His phone rang and Mankins picked it up with a start.

"No I'm not going to calm down, and I don't care if I trigger of ten nuclear explosions! At least, it would rid me of you all. All I've ever lived and worked for up in smoke, because our govenment doesn't consider their planet worth invading. We have to start all over again... and you expect me to stay calm. Get off the line!"

And thus it was that Mundane Joe settled back into his normal life without no one ever realising that he was, in fact, the saviour of planet earth.


This was long - but well worth the read. You certainly bring up a number of interesting and pertinent points - especially the huge disparity between what we 'the average joe bloe' (as we'd say in Australia!) imagines and what the reality is.

And who would think that someone like Mundane Joe could save the earth!! Go Mundane Joe!!

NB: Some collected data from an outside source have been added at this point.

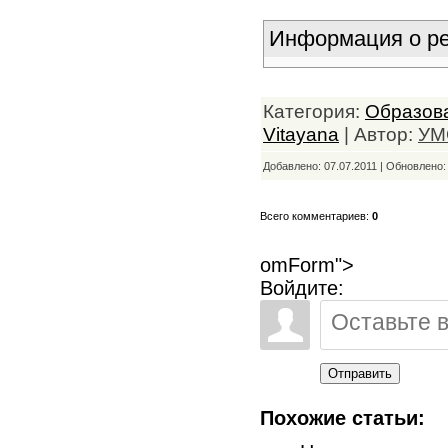
Информация о ре
Категория:
Образов
Vitayana
| Автор:
УМ
Добавлено: 07.07.2011 | Обновлено
Всего комментариев:
0
omForm">
Войдите:
Отправить
Похожие статьи: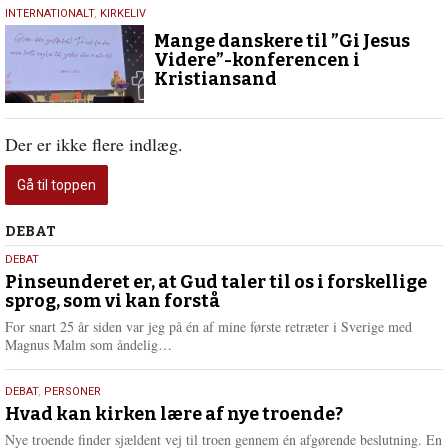
5.
INTERNATIONALT
,
KIRKELIV
november
Mange danskere til ”Gi Jesus
2024
Videre”-konferencen i
Kristiansand
Der er ikke flere indlæg.
Gå til toppen
Debat
DEBAT
5.
DEBAT
august
Pinseunderet er, at Gud taler til os i forskellige
sprog, som vi kan forstå
2026
For snart 25 år siden var jeg på én af mine første retræter i Sverige med
L
Magnus Malm som åndelig…
æ
s
25.
DEBAT
,
PERSONER
m
juli
Hvad kan kirken lære af nye troende?
e
2026
r
Nye troende finder sjældent vej til troen gennem én afgørende beslutning. En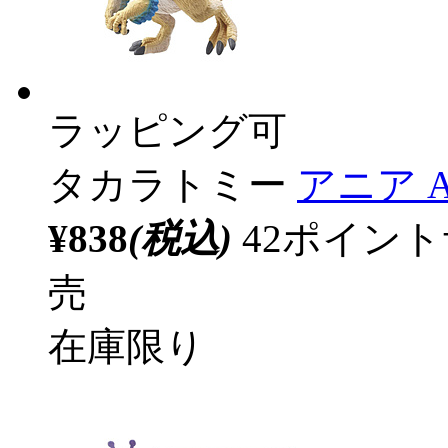
ラッピング可
タカラトミー
アニア 
¥838
(税込)
42ポイン
売
在庫限り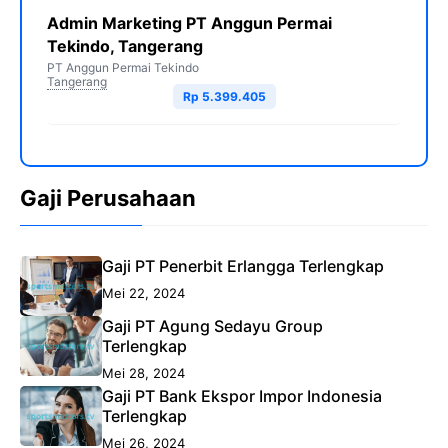
Admin Marketing PT Anggun Permai
Tekindo, Tangerang
PT Anggun Permai Tekindo
Tangerang
Rp 5.399.405
Gaji Perusahaan
Gaji PT Penerbit Erlangga Terlengkap
Mei 22, 2024
Gaji PT Agung Sedayu Group
Terlengkap
Mei 28, 2024
Gaji PT Bank Ekspor Impor Indonesia
Terlengkap
Mei 26, 2024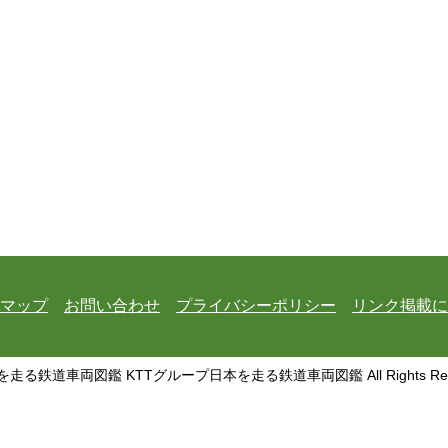
マップ
お問い合わせ
プライバシーポリシー
リンク掲載に
を走る鉄道車両図鑑 KTTグループ日本を走る鉄道車両図鑑 All Rights Rese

16 November 2007 at 12:10  

The writing took me all the way to end in what seemed like a flash. I love the details about the morning jogs and notion that the slightest diversion throws everything off--even for a hero;)

16 November 2007 at 14:58  

This was wonderful! I loved it. Any time I start thinking about how mundane my life seems from time to time, I will remember Mundane Joe, and hope that it is serving some kind of greater good!